Key Results (ZeRO-100B implementation: P_os+g + ZeRO-R)
- Trains models up to 170B parameters on 400 V100 GPUs (8× larger than Megatron's 20B practical limit).
- Sustained throughput: 15 PetaFLOPs aggregate, 38 TFLOPs/GPU on 100B models (>30% peak).
- Super-linear scaling from 64→400 GPUs for a 60B model: performance more than doubles when doubling GPU count, because larger DP degree enables larger batch size per GPU, improving arithmetic intensity.
- Powered Turing-NLG (17B), the world's largest language model at the time, with WikiText-103 perplexity 10.21.
- Without MP: trains up to 13B parameters, democratizing access for researchers without custom parallelism code.
Limitations
- P_os+g+p (full parameter partitioning) increases communication by 1.5× — matters on bandwidth-constrained inter-node links.
- CPU offloading (P_a+cpu) adds 2× activation data movement overhead and is only beneficial when DP communication is the bottleneck.
- Compute capacity remains the binding constraint for trillion-parameter models; a 1T model would take ~140 days on 1K V100s.

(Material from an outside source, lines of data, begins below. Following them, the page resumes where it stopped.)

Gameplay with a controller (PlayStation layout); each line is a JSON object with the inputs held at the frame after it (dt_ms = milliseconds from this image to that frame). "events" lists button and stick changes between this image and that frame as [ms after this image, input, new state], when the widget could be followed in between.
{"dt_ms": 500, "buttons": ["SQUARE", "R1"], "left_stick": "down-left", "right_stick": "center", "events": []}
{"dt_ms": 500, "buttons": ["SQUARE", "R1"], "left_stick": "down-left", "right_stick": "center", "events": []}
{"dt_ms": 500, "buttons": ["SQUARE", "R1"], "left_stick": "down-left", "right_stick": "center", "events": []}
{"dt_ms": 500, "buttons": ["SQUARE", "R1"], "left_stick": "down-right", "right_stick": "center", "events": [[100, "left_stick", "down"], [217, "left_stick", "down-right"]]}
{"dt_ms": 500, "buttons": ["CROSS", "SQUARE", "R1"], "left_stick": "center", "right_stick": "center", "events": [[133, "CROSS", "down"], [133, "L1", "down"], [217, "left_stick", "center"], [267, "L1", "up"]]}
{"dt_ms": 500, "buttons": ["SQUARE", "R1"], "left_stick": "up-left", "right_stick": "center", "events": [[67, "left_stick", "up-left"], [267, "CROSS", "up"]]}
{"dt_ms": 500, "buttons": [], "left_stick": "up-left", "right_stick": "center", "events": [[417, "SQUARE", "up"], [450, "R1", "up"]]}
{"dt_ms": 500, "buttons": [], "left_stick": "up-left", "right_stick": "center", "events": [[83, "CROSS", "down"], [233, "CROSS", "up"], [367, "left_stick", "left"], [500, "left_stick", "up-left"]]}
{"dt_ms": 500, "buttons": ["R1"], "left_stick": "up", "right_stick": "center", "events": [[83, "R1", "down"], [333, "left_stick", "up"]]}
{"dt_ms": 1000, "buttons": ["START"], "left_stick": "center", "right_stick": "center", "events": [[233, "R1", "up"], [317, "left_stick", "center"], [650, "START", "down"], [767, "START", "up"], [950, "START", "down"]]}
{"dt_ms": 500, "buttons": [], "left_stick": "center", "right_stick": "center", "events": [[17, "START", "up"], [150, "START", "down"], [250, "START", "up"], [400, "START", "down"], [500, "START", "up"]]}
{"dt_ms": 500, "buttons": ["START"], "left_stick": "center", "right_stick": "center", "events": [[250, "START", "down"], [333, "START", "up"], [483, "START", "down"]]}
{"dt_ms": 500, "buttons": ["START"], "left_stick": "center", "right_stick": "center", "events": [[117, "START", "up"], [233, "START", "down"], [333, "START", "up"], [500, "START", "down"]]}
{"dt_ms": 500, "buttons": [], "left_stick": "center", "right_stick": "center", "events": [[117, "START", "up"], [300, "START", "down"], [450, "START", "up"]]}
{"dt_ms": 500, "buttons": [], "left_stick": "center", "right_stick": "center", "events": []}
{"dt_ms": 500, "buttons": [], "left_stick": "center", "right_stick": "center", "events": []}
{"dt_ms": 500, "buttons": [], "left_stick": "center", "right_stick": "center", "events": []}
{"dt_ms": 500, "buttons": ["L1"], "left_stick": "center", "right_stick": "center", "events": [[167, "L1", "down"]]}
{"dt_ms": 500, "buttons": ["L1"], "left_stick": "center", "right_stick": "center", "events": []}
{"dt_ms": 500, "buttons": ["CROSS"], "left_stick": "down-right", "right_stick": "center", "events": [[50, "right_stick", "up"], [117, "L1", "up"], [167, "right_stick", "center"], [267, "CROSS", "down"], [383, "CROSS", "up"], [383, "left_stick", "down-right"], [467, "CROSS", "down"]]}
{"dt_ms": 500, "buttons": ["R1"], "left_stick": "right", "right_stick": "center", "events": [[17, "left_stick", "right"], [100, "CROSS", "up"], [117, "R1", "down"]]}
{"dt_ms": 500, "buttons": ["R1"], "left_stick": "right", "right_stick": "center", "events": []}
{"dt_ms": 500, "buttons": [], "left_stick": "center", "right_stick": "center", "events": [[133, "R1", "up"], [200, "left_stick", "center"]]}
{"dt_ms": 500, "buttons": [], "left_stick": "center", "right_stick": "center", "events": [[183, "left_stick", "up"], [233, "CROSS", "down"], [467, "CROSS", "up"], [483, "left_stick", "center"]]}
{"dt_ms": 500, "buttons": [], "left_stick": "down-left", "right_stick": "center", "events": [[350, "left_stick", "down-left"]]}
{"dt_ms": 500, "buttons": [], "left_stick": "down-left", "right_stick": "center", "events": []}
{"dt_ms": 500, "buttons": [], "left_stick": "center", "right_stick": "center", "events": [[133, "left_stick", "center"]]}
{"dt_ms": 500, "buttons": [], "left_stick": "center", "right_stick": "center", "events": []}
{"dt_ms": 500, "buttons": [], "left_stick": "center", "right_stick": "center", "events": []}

- ZeRO-100B implements only P_os+g (not P_p) due to practicality; full P_os+g+p available in DeepSpeed.
- Memory fragmentation fixes require pre-allocation, which can reduce available memory for other uses.
Relevance to DynamICCL
ZeRO fundamentally changes the collective communication pattern of data-parallel training, which DynamICCL must handle:
- Replaces AllReduce with ReduceScatter + AllGather: P_os+g uses a ReduceScatter for gradients during backward pass and an AllGather for parameters before forward pass. DynamICCL's Config Agent must support both AllReduce and ReduceScatter/AllGather as distinct collective types with different optimal NCCL configurations.
- Communication volume stays ~2Ψ per step for P_os+g — same as standard DP's AllReduce. NCCL tuning insights from standard DP transfer directly.
- Burstiness changes: In standard DP, one large AllReduce fires after the full backward pass. In ZeRO, ReduceScatter fires bucket-by-bucket during backward (overlapping compute), and AllGather fires at the start of each forward pass — creating a more distributed, lower-peak-bandwidth traffic pattern that changes congestion dynamics.
- ZeRO + MP combined: Using ZeRO-DP with Megatron-LM style MP creates two distinct communication planes (intra-node model-parallel all-reduces + inter-node ZeRO scatter/gather), exactly the multi-collective environment DynamICCL must navigate.